Decomposition
Models can be trained using pgml.train
on unlabeled data to identify important features within the data. To decompose a dataset into it's principal components, we can use the table or a view. Since decomposition is an unsupervised algorithm, we don't need a column that represents a label as one of the inputs to pgml.train
.
Example
This example trains models on the sklearn digits dataset -- which is a copy of the test set of the UCI ML hand-written digits datasets. This demonstrates using a table with a single array feature column for principal component analysis. You could do something similar with a vector column.
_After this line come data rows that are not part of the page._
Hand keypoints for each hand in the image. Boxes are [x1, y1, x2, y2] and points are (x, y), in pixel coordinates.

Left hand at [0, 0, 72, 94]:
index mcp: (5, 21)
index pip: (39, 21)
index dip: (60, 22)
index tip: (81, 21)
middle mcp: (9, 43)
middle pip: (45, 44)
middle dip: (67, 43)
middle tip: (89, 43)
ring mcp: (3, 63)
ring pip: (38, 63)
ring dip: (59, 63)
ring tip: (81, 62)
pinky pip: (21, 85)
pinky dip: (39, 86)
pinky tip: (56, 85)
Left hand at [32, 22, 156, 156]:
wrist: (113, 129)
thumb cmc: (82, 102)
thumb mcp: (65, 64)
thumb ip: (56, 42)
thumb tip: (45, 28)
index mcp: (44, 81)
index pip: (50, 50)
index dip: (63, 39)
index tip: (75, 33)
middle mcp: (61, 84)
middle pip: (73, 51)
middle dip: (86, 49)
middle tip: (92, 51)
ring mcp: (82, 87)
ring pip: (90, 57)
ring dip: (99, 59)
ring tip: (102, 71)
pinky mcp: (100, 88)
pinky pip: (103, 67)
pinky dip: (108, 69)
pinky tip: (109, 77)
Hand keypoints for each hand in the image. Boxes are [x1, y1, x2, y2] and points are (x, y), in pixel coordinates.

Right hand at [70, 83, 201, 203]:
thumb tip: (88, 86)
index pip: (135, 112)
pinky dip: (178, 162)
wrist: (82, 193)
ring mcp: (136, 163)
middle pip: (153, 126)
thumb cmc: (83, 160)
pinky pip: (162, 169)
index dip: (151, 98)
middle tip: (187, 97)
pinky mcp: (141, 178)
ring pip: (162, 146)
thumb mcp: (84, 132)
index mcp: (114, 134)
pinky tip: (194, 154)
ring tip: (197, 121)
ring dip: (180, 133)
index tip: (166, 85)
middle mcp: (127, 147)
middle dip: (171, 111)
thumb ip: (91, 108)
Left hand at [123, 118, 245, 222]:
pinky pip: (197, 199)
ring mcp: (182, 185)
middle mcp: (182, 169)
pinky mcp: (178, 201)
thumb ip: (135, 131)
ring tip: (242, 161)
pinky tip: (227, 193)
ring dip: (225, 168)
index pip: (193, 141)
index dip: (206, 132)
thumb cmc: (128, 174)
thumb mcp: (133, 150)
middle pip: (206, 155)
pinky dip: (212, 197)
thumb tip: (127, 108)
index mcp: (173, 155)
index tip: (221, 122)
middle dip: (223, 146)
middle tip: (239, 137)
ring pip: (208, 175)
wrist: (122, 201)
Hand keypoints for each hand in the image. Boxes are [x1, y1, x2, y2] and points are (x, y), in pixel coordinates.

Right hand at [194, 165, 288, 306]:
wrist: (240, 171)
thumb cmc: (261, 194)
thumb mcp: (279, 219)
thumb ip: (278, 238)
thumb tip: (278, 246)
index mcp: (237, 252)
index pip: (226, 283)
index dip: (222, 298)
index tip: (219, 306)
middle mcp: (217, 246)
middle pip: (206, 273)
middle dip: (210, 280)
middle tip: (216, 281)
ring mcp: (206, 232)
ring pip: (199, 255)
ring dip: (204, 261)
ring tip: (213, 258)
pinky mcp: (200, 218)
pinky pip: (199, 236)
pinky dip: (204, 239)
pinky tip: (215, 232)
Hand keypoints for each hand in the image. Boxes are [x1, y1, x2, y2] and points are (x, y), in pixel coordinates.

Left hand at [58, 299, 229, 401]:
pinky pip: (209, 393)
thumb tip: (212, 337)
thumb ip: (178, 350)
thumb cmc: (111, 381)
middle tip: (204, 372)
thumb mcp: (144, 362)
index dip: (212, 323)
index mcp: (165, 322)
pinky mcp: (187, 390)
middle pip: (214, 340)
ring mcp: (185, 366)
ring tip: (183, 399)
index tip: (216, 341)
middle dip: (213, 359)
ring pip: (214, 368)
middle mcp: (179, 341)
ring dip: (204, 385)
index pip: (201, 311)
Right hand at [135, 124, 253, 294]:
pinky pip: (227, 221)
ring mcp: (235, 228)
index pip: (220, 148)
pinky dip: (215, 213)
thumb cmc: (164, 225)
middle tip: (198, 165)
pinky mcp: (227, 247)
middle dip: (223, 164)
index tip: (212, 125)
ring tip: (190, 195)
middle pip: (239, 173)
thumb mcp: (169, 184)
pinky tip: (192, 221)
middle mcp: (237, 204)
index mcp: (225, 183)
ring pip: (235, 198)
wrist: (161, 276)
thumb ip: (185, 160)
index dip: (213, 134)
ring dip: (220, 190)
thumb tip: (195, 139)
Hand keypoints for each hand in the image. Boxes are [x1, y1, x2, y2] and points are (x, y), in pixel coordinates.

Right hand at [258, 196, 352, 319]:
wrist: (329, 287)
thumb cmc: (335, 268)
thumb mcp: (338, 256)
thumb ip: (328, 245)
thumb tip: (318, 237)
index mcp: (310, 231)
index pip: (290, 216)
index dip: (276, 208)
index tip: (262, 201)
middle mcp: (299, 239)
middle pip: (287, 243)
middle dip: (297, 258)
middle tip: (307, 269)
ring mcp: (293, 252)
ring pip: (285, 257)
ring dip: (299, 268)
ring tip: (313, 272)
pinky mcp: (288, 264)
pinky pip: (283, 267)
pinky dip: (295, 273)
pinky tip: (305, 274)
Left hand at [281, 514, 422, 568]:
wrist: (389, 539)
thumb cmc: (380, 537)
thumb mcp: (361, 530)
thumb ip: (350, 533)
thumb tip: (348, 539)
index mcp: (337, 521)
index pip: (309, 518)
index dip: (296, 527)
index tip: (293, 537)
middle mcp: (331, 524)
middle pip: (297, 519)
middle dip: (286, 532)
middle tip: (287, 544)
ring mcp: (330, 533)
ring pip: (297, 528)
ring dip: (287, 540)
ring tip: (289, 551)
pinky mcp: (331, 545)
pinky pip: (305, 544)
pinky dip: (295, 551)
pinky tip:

SELECT pgml.load_dataset('digits');
-- create an unlabeled table of the images for unsupervised learning
CREATE VIEW pgml.digit_vectors AS
SELECT image FROM pgml.digits;
-- view the dataset
SELECT left(image::text, 40) || ',...}' FROM pgml.digit_vectors LIMIT 10;
-- train a simple model to cluster the data
SELECT * FROM pgml.train('Handwritten Digit Components', 'decomposition', 'pgml.digit_vectors', hyperparams => '{"n_components": 3}');
-- check out the compenents
SELECT target, pgml.decompose('Handwritten Digit Components', image) AS pca
FROM pgml.digits
LIMIT 10;
Note that the input vectors have been reduced from 64 dimensions to 3, which explain nearly half of the variance across all samples.
Algorithms
All decomposition algorithms implemented by PostgresML are online versions. You may use the pgml.decompose function to decompose novel data points after the model has been trained.
Algorithm | Reference |
---|---|
pca |
PCA |
Examples
SELECT * FROM pgml.train('Handwritten Digit Clusters', algorithm => 'pca', hyperparams => '{"n_components": 10}');